* **Dataset excerpts**:
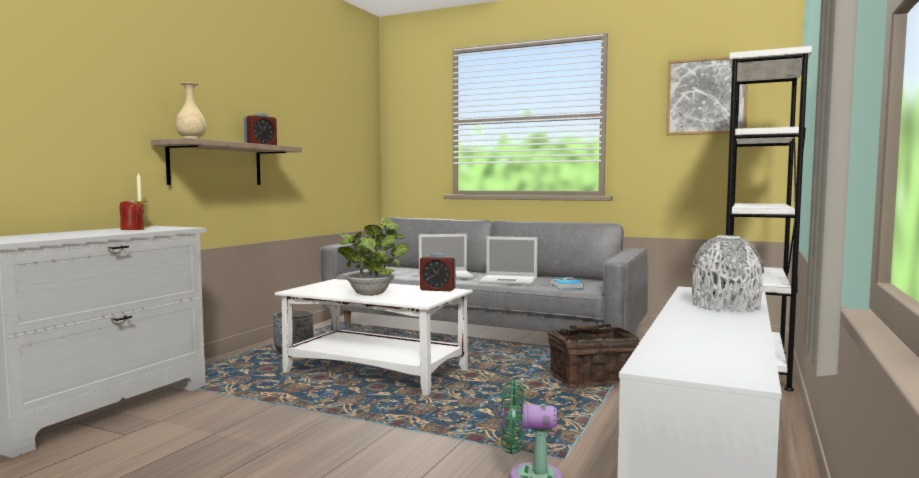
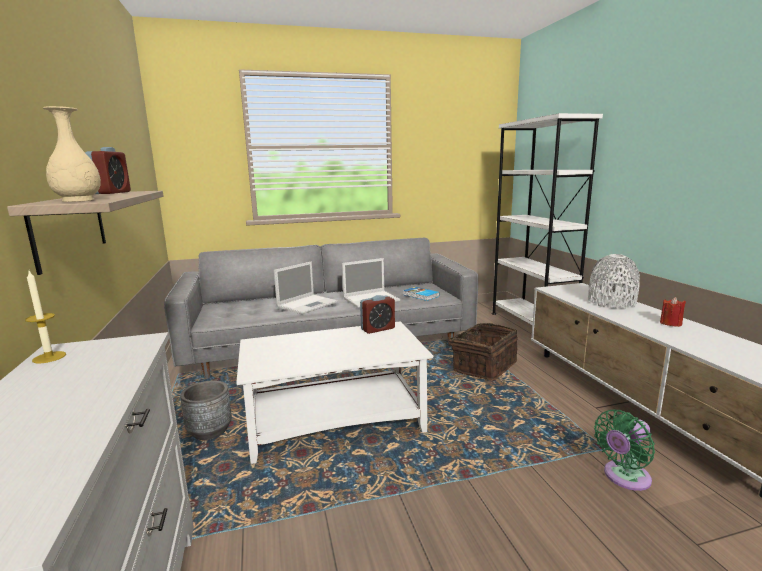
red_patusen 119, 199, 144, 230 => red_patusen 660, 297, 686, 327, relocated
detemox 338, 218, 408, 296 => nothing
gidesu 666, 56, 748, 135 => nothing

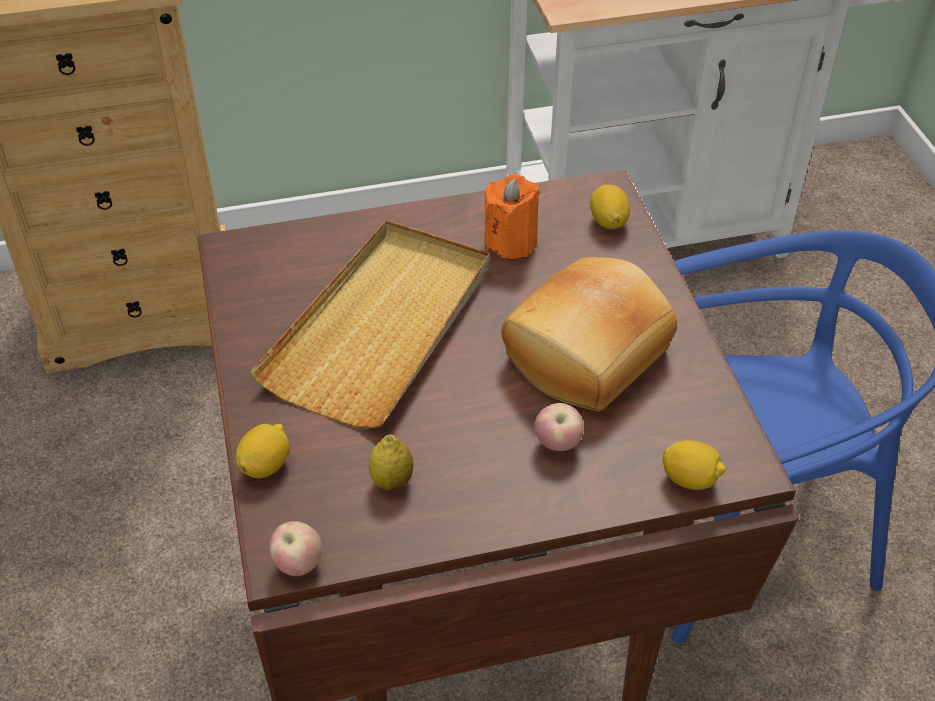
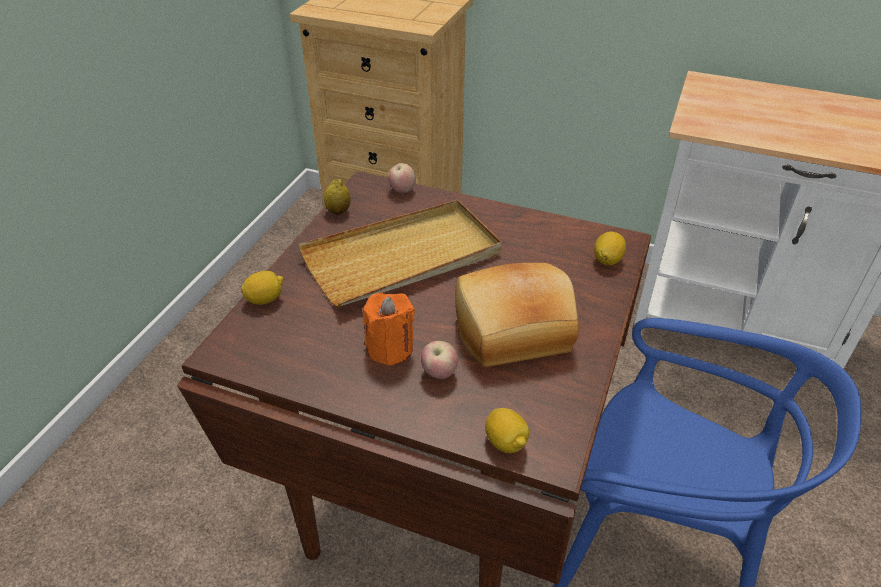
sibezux 269, 521, 322, 576 => sibezux 388, 163, 416, 193, relocated
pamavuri 369, 434, 413, 491 => pamavuri 324, 179, 351, 215, relocated
orange_patusen 484, 174, 540, 259 => orange_patusen 363, 292, 415, 366, relocated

* **Aim of the task**:
Set down exactly, and only, the lines from the one containing "pamavuri 369, 434, 413, 491" through the final line of the entries above.

* **Written solution**:
pamavuri 369, 434, 413, 491 => pamavuri 324, 179, 351, 215, relocated
orange_patusen 484, 174, 540, 259 => orange_patusen 363, 292, 415, 366, relocated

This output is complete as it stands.